All diese Bemühungen wurden von der robusten technischen Plattform CoWIN unterstützt. Sie stellte sicher, dass die Impfkampagne fair, skalierbar, nachvollziehbar und transparent blieb. Damit wurde erreicht, dass es zu keiner Günstlingwirtschaft kam und niemand sich vordrängen konnte. Sie machte es möglich, dass ein armer Arbeiter die erste Impfdosis in seinem Dorf und die zweite Dosis im erforderlichen Abstand in der Stadt, wo er arbeitet, erhalten konnte. Neben einem Dashboard in Echtzeit zur Erhöhung der Transparenz ermöglichten Nachweise mit QR-Codes die Überprüfbarkeit. Solche Bemühungen sind nicht nur in Indien rar, sondern auf der ganzen Welt.

In meiner Rede anlässlich des Unabhängigkeitstages in 2015 sagte ich, dass unser Land vorwärts schreitet dank des „Team India", und dieses grosse „Team India" setzt sich aus allen unseren 1,3 Milliarden Einwohnern zusammen. Die Teilnahme der Bevölkerung ist die größte Stärke der Demokratie. Wenn wir das Land durch die Teilnahme von 1,3 Milliarden Inderinnen und Indern regieren, kommt unser Land mit jedem Augenblick 1,3 Milliarden Schritte weiter. Unsere Impfkampagne hat uns erneut die Macht dieses “Team India” vor die Augen geführt. Indiens Erfolg mit der Impfkampagne hat der Welt auch gezeigt, dass Demokratie es „draufhat".

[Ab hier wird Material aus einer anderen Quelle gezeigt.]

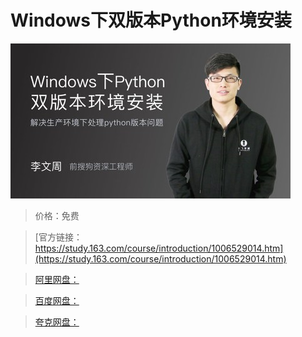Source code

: # Windows下双版本Python环境安装

![img](../../../assets/study163/free/64d65b31630340979dc5d30afa01801e.jpg)

> 价格：免费

> [官方链接：https://study.163.com/course/introduction/1006529014.htm](https://study.163.com/course/introduction/1006529014.htm)

> [阿里网盘：]()

> [百度网盘：]()

> [夸克网盘：]()
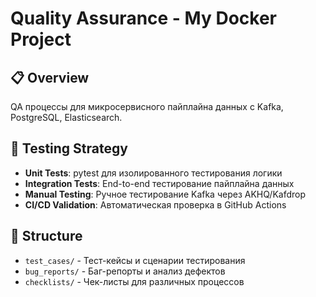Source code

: # Quality Assurance - My Docker Project

## 📋 Overview
QA процессы для микросервисного пайплайна данных с Kafka, PostgreSQL, Elasticsearch.

## 🎯 Testing Strategy
- **Unit Tests**: pytest для изолированного тестирования логики
- **Integration Tests**: End-to-end тестирование пайплайна данных  
- **Manual Testing**: Ручное тестирование Kafka через AKHQ/Kafdrop
- **CI/CD Validation**: Автоматическая проверка в GitHub Actions

## 📁 Structure
- `test_cases/` - Тест-кейсы и сценарии тестирования
- `bug_reports/` - Баг-репорты и анализ дефектов
- `checklists/` - Чек-листы для различных процессов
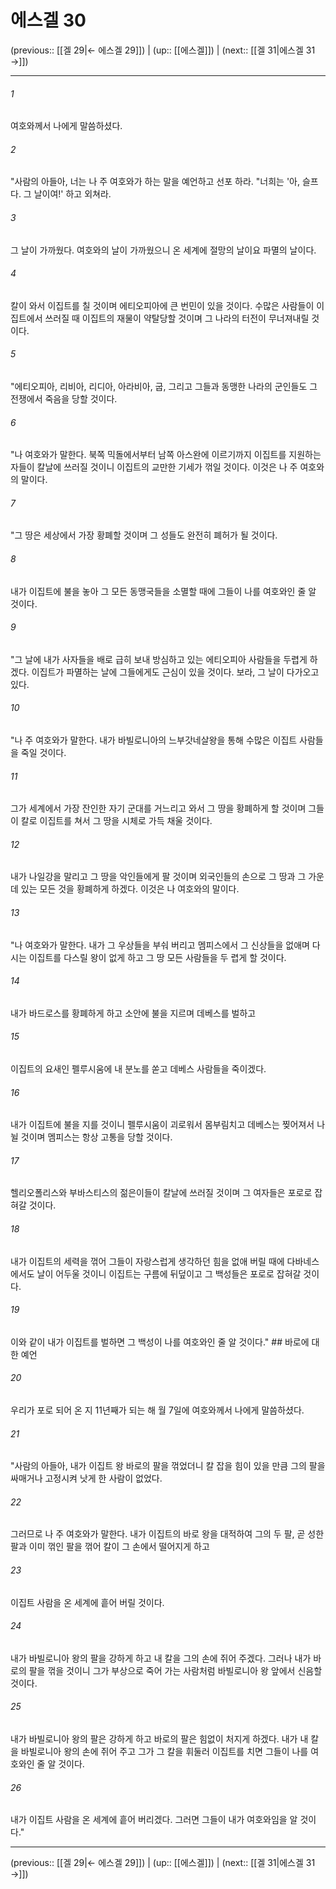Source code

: # 에스겔 30

(previous:: [[겔 29|← 에스겔 29]]) | (up:: [[에스겔]]) | (next:: [[겔 31|에스겔 31 →]])

***




###### 1 

여호와께서 나에게 말씀하셨다. 



###### 2 

"사람의 아들아, 너는 나 주 여호와가 하는 말을 예언하고 선포 하라. "너희는 '아, 슬프다. 그 날이여!' 하고 외쳐라. 



###### 3 

그 날이 가까웠다. 여호와의 날이 가까웠으니 온 세계에 절망의 날이요 파멸의 날이다. 



###### 4 

칼이 와서 이집트를 칠 것이며 에티오피아에 큰 번민이 있을 것이다. 수많은 사람들이 이집트에서 쓰러질 때 이집트의 재물이 약탈당할 것이며 그 나라의 터전이 무너져내릴 것이다. 



###### 5 

"에티오피아, 리비아, 리디아, 아라비아, 굽, 그리고 그들과 동맹한 나라의 군인들도 그 전쟁에서 죽음을 당할 것이다. 



###### 6 

"나 여호와가 말한다. 북쪽 믹돌에서부터 남쪽 아스완에 이르기까지 이집트를 지원하는 자들이 칼날에 쓰러질 것이니 이집트의 교만한 기세가 꺾일 것이다. 이것은 나 주 여호와의 말이다. 



###### 7 

"그 땅은 세상에서 가장 황폐할 것이며 그 성들도 완전히 폐허가 될 것이다. 



###### 8 

내가 이집트에 불을 놓아 그 모든 동맹국들을 소멸할 때에 그들이 나를 여호와인 줄 알 것이다. 



###### 9 

"그 날에 내가 사자들을 배로 급히 보내 방심하고 있는 에티오피아 사람들을 두렵게 하겠다. 이집트가 파멸하는 날에 그들에게도 근심이 있을 것이다. 보라, 그 날이 다가오고 있다. 



###### 10 

"나 주 여호와가 말한다. 내가 바빌로니아의 느부갓네살왕을 통해 수많은 이집트 사람들을 죽일 것이다. 



###### 11 

그가 세계에서 가장 잔인한 자기 군대를 거느리고 와서 그 땅을 황폐하게 할 것이며 그들이 칼로 이집트를 쳐서 그 땅을 시체로 가득 채울 것이다. 



###### 12 

내가 나일강을 말리고 그 땅을 악인들에게 팔 것이며 외국인들의 손으로 그 땅과 그 가운데 있는 모든 것을 황폐하게 하겠다. 이것은 나 여호와의 말이다. 



###### 13 

"나 여호와가 말한다. 내가 그 우상들을 부숴 버리고 멤피스에서 그 신상들을 없애며 다시는 이집트를 다스릴 왕이 없게 하고 그 땅 모든 사람들을 두 렵게 할 것이다. 



###### 14 

내가 바드로스를 황폐하게 하고 소안에 불을 지르며 데베스를 벌하고 



###### 15 

이집트의 요새인 펠루시움에 내 분노를 쏟고 데베스 사람들을 죽이겠다. 



###### 16 

내가 이집트에 불을 지를 것이니 펠루시움이 괴로워서 몸부림치고 데베스는 찢어져서 나뉠 것이며 멤피스는 항상 고통을 당할 것이다. 



###### 17 

헬리오폴리스와 부바스티스의 젊은이들이 칼날에 쓰러질 것이며 그 여자들은 포로로 잡혀갈 것이다. 



###### 18 

내가 이집트의 세력을 꺾어 그들이 자랑스럽게 생각하던 힘을 없애 버릴 때에 다바네스에서도 날이 어두울 것이니 이집트는 구름에 뒤덮이고 그 백성들은 포로로 잡혀갈 것이다. 



###### 19 

이와 같이 내가 이집트를 벌하면 그 백성이 나를 여호와인 줄 알 것이다." ## 바로에 대한 예언 



###### 20 

우리가 포로 되어 온 지 11년째가 되는 해 월 7일에 여호와께서 나에게 말씀하셨다. 



###### 21 

"사람의 아들아, 내가 이집트 왕 바로의 팔을 꺾었더니 칼 잡을 힘이 있을 만큼 그의 팔을 싸매거나 고정시켜 낫게 한 사람이 없었다. 



###### 22 

그러므로 나 주 여호와가 말한다. 내가 이집트의 바로 왕을 대적하여 그의 두 팔, 곧 성한 팔과 이미 꺾인 팔을 꺾어 칼이 그 손에서 떨어지게 하고 



###### 23 

이집트 사람을 온 세계에 흩어 버릴 것이다. 



###### 24 

내가 바빌로니아 왕의 팔을 강하게 하고 내 칼을 그의 손에 쥐어 주겠다. 그러나 내가 바로의 팔을 꺾을 것이니 그가 부상으로 죽어 가는 사람처럼 바빌로니아 왕 앞에서 신음할 것이다. 



###### 25 

내가 바빌로니아 왕의 팔은 강하게 하고 바로의 팔은 힘없이 처지게 하겠다. 내가 내 칼을 바빌로니아 왕의 손에 쥐어 주고 그가 그 칼을 휘둘러 이집트를 치면 그들이 나를 여호와인 줄 알 것이다. 



###### 26 

내가 이집트 사람을 온 세계에 흩어 버리겠다. 그러면 그들이 내가 여호와임을 알 것이다."

***

(previous:: [[겔 29|← 에스겔 29]]) | (up:: [[에스겔]]) | (next:: [[겔 31|에스겔 31 →]])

Ich bin zuversichtlich, dass der Erfolg der weltgrößten Impfkampagne unserer Jugend, Innovatoren und allen Regierungsebenen ein Ansporn sein wird, neue Maßstäbe für die Arbeit des öffentlichen Dienstes zu setzen, die bei uns und auf der ganzen Welt als Beispiel gelten.

Dieser Kommentar wurde ursprünglich in der Druckausgabe des Indian Express am 22. Oktober 2021 unter dem Titel “Made in India, Made by India” veröffentlicht. Der Autor ist der Premierminister Indiens.